Hand–Object Interaction (HOI) is a key interaction component in Virtual Reality (VR). However, designing HOI still requires manual efforts to decide how object should be selected and manipulated, while also considering user abilities, which leads to time-consuming refinements. We present HOICraft, a VLM-based in-situ HOI authoring tool that enables part-level interaction design in VR. Here, HOICraft assists designers by recommending interactable elements from 3D objects, customizing HOI design properties, and mapping hand movement with virtual object behavior. We conducted a formative study with three expert VR designers to identify five representative HOI designs to support diverse user experiences. Building upon preference data from 20 participants, we develop an HOI mapping module with in-context learning. In a user study with 12 VR interaction designers, HOI mapping from HOICraft significantly reduced trial-and-error iterations compared to manual authoring. Finally, we assessed the usability of HOICraft, demonstrating its effectiveness for HOI design in VR.

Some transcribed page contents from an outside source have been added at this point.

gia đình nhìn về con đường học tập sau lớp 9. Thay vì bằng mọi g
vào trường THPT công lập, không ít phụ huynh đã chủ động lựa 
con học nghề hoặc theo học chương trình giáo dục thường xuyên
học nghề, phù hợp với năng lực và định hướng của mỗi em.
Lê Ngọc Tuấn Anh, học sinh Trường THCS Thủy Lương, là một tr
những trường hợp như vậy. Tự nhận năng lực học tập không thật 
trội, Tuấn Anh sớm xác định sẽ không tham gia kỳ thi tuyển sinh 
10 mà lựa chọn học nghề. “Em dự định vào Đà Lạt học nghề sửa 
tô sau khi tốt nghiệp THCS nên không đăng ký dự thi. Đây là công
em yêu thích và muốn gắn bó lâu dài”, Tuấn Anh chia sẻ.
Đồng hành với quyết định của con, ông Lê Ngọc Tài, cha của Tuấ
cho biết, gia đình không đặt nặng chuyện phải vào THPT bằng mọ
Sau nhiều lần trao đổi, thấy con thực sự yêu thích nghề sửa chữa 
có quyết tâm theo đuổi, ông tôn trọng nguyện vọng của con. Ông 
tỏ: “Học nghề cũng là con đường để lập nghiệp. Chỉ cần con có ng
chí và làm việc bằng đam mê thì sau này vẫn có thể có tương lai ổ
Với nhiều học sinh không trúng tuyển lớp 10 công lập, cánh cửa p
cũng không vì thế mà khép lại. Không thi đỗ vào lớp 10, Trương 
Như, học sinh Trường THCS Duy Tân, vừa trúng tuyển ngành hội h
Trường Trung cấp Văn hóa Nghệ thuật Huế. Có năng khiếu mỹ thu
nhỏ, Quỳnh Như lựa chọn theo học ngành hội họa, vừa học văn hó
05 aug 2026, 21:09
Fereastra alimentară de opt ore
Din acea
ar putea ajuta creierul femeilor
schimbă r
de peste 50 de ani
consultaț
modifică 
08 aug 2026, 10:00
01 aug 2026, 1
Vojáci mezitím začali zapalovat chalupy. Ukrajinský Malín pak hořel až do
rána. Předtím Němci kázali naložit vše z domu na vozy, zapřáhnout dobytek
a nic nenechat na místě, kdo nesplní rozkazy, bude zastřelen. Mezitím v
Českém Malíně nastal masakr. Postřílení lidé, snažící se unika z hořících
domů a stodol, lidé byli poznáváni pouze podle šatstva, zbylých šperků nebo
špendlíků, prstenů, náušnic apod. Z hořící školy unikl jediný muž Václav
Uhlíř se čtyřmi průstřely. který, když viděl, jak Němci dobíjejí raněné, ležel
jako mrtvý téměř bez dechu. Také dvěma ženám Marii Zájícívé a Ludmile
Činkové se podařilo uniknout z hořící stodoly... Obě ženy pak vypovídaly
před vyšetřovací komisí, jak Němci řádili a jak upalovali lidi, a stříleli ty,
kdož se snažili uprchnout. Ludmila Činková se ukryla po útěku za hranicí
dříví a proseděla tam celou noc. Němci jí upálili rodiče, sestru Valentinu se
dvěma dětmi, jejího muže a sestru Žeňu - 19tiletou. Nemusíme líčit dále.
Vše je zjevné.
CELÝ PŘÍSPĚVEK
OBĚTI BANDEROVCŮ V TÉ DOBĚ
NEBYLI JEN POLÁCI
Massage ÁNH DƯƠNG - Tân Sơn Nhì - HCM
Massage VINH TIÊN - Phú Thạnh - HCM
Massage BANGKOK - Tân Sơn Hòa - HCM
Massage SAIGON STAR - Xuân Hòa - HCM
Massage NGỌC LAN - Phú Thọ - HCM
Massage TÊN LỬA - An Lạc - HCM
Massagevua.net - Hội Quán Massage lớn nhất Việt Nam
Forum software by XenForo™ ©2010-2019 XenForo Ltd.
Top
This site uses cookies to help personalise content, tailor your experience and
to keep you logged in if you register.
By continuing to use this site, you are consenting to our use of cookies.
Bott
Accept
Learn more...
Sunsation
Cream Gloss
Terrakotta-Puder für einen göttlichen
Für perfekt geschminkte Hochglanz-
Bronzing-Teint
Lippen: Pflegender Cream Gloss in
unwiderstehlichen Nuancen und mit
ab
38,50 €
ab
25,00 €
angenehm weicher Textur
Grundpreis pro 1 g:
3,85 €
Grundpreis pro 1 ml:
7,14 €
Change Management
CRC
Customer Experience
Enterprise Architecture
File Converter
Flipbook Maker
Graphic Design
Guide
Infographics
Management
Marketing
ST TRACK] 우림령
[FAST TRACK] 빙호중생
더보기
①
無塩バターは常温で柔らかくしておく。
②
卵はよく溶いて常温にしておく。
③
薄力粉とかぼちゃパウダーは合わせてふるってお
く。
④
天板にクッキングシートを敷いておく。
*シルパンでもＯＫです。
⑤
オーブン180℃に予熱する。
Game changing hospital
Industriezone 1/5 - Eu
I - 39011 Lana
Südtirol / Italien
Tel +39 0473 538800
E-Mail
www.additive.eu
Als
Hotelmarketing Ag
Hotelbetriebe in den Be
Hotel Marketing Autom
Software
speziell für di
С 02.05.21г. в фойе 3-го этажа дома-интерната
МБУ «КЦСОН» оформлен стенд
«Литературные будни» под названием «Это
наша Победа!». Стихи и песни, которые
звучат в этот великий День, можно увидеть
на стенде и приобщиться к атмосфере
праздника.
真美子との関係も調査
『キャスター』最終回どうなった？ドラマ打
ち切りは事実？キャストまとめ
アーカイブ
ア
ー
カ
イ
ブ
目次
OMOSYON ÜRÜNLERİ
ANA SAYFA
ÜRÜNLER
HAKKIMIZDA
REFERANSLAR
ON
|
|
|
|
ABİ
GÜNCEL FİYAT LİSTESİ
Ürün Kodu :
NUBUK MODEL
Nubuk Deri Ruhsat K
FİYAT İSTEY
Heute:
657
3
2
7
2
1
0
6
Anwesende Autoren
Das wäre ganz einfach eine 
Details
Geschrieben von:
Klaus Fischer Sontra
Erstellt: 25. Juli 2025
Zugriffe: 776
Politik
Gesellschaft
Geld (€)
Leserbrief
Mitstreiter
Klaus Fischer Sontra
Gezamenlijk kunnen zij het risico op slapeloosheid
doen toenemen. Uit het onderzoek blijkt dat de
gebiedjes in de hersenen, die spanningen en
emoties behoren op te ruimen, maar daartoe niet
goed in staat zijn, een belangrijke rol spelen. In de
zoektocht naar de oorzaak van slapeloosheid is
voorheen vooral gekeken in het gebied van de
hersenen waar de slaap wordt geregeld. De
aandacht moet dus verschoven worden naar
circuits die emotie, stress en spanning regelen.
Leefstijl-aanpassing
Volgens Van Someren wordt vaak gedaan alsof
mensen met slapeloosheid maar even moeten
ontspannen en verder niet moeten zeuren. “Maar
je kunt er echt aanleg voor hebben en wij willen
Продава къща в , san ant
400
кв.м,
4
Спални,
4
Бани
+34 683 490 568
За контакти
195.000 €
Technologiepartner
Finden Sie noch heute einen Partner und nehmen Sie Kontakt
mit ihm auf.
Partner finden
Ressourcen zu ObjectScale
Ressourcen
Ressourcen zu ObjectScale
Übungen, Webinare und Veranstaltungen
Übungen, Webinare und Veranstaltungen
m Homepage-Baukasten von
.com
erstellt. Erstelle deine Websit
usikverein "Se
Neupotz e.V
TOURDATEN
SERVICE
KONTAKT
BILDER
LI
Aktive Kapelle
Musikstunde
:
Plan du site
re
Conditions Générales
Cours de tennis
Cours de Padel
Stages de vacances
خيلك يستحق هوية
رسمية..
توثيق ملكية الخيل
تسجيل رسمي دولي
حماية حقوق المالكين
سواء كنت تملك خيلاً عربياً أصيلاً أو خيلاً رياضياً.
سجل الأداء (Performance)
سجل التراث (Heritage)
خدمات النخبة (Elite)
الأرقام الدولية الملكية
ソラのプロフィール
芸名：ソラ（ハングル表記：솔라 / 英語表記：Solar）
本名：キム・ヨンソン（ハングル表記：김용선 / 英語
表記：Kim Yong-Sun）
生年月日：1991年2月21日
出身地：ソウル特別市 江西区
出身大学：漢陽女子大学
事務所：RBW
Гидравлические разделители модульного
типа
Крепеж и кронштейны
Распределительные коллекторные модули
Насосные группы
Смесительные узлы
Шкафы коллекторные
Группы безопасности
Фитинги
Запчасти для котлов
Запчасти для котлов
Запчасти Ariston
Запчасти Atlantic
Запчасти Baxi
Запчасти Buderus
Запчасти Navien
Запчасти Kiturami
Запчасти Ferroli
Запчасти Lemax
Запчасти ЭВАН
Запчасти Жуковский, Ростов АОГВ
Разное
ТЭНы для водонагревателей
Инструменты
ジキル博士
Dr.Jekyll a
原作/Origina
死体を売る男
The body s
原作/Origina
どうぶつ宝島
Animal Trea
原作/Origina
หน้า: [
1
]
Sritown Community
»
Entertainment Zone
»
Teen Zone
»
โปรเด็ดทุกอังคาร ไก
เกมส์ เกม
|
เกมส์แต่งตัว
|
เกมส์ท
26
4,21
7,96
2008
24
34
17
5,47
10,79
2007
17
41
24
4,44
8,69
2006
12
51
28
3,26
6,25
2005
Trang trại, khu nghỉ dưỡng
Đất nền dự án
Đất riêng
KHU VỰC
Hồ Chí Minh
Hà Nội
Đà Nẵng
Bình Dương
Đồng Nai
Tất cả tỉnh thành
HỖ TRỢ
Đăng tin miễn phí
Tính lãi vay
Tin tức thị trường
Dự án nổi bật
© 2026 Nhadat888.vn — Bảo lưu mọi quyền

From a formative study with professional VR developers, we distilled five representative HOI designs spanning part selection (physics/collider, gesture, contact) and manipulation response (direct vs. animation) to support diverse contexts and experience levels.
We propose the VLM-based in-situ VR authoring tool that takes a segmented 3D object and textual design intent to help designers create part-level interactive objects in VR. System first recommends interactive parts, then let designers customize HOI properties and finalize the HOI mapping via ranked recommendations.
Our HOI mapping module leverages empirical user-preference data and an intent-to-metric selector to suggest suitable HOI designs via ranking-based (or binary) decisions.
The UI guides designers through four steps: intent input, part selection, HOI design customization, and HOI mapping. Designers can refine interactive parts via priority-based recommendations or manual toggles, tune HOI parameters with sliders/toggles and test changes in-scene, and review a top-1 mapping plus top-N alternatives with rationale and pros/cons.